Unfortunately, it seems the culture has spilled over. I’m moving down the train through carriages that aren’t officially “quiet” but you’d still hear a pin drop. I have to walk down a few before I find one that’s comfortable. And it isn’t just one or two people talking in here – it’s the majority of the carriage, and the tension from the beginning of the train is nowhere to be found. I flop into a spare seat and soak up the noise.
Across the aisle, an elderly man with slicked brown hair talks on the phone. He is trying to jam the handset inside his earhole without realising it’son loudspeaker. He has a thick accent that makes it tough to figure out what he’s saying, and by the responses he’s getting from the speaker it seems the other guy’s struggling too: ‘What?’ ‘Huh?’ ‘What?’ ‘Yeah.’ ‘Yep.’ ‘Righto.’
From the seat behind me, one elderly woman is trying to convince another to go to the Avoca Picture Theatre for the Melbourne Cup in a few months’ time.

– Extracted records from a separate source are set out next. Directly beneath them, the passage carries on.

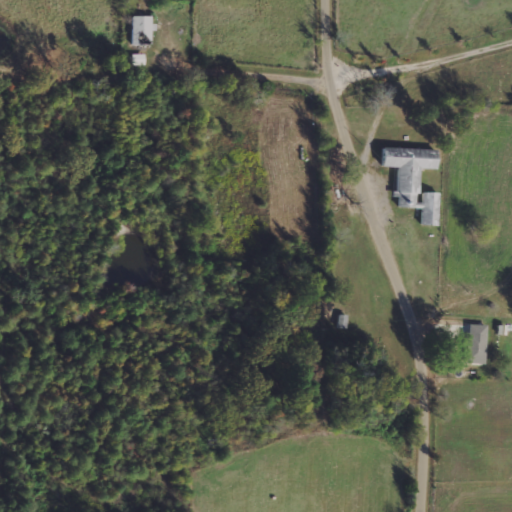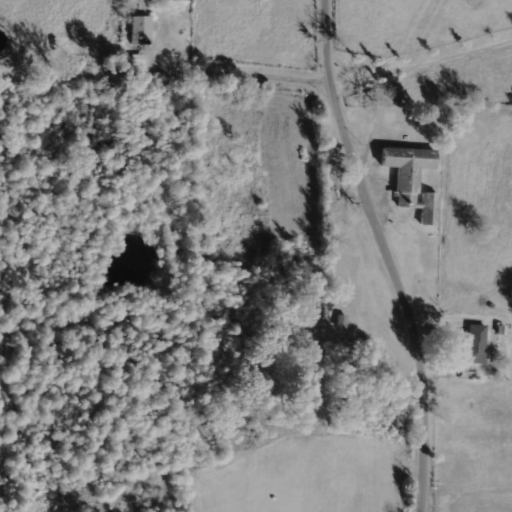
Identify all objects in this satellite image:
building: (138, 29)
road: (404, 61)
building: (411, 179)
road: (397, 254)
building: (473, 343)
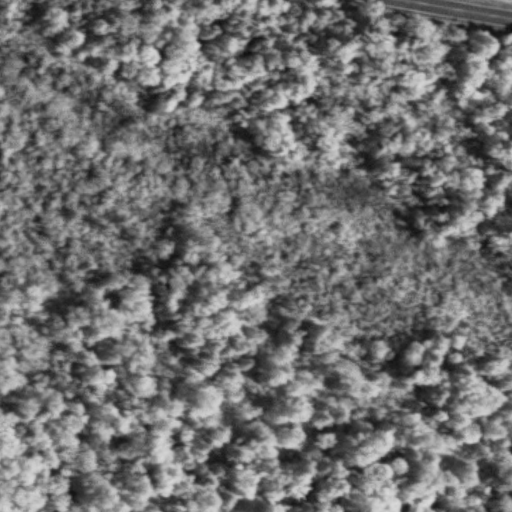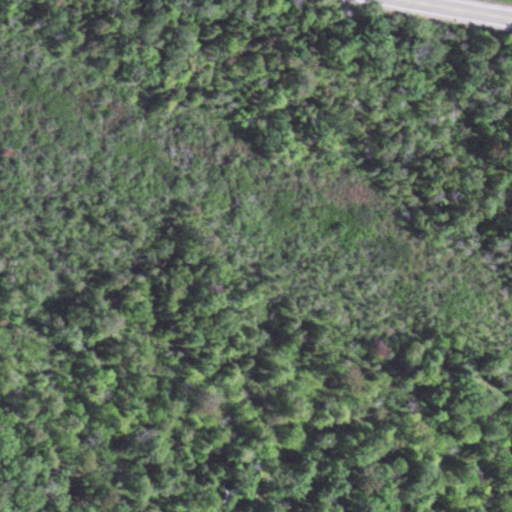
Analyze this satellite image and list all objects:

‘It’s only $48 per person,’
The other woman gasps.
‘But you get to have champagne in the garden, have some fish and chips from the nice shop nearby, and you get to watch the race on the big screen. AND you get dessert! But I’m not sure whether that’s before or after the race. So it’s not cheap, but it’s not expensive if you look at what you get for it.’
The other woman doesn’t respond, likely just as confused as her friend’s last selling point.

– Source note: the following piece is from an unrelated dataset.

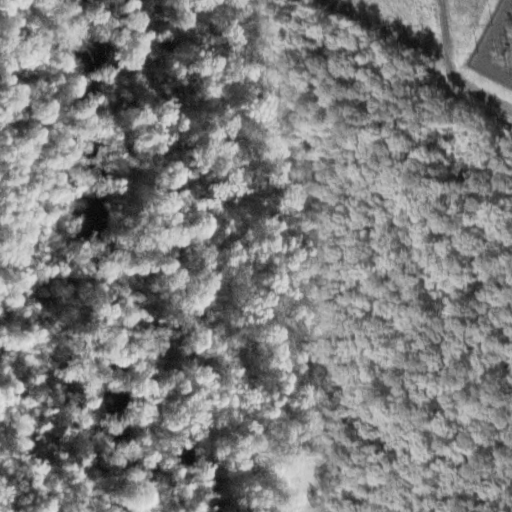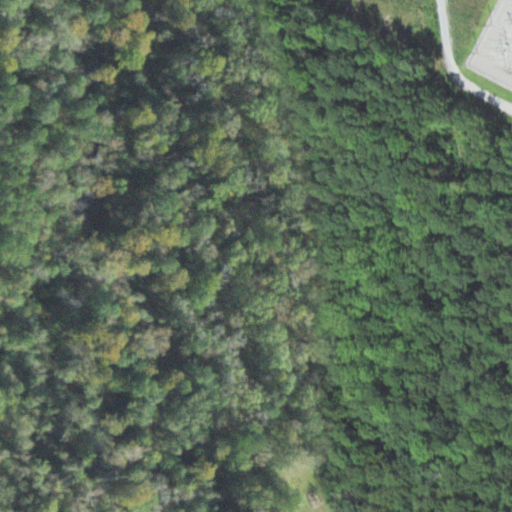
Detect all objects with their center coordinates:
power substation: (497, 46)
power tower: (508, 49)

The city’s skyline comes in view. The lady rambling about the picture theatre makes me think of the places we go. They too are just containers of stories: how many people have passed through the doors of the theatre over its’ lifetime, and what lead them to go there? All the questions in the world are answered with stories. The amount that must be held within the walls of every building here is mind-blowing. The sky-high apartment buildings, small shopfronts, the old brick factories that seem abandoned but have new Hilux’s in their parking spots.

 

*

When I exit the train at Central, the atmosphere again turns hostile. People crowd toward the exits or to other platforms to switch trains. You half expect to see a lion named Mufasa being trampled somewhere in the middle. It’s also kind of like how I’d imagine the inside of a beehive; everyone too busy to talk, and there’s a sort of buzzing hostility hardwired by efficiency.
The bees swarm past around a dozen or so people, huddled in sleeping bags on the station’s stone floor. How did they come to be here, in this position? I pause for a moment, but then keep walking. Even after reflecting on the value of being open to other people, it still seems too weird to ask and too out of place to strike up a conversation.
There’s more than just our daily commute that would benefit from hearing other people’s stories and understand deeper understanding of each other.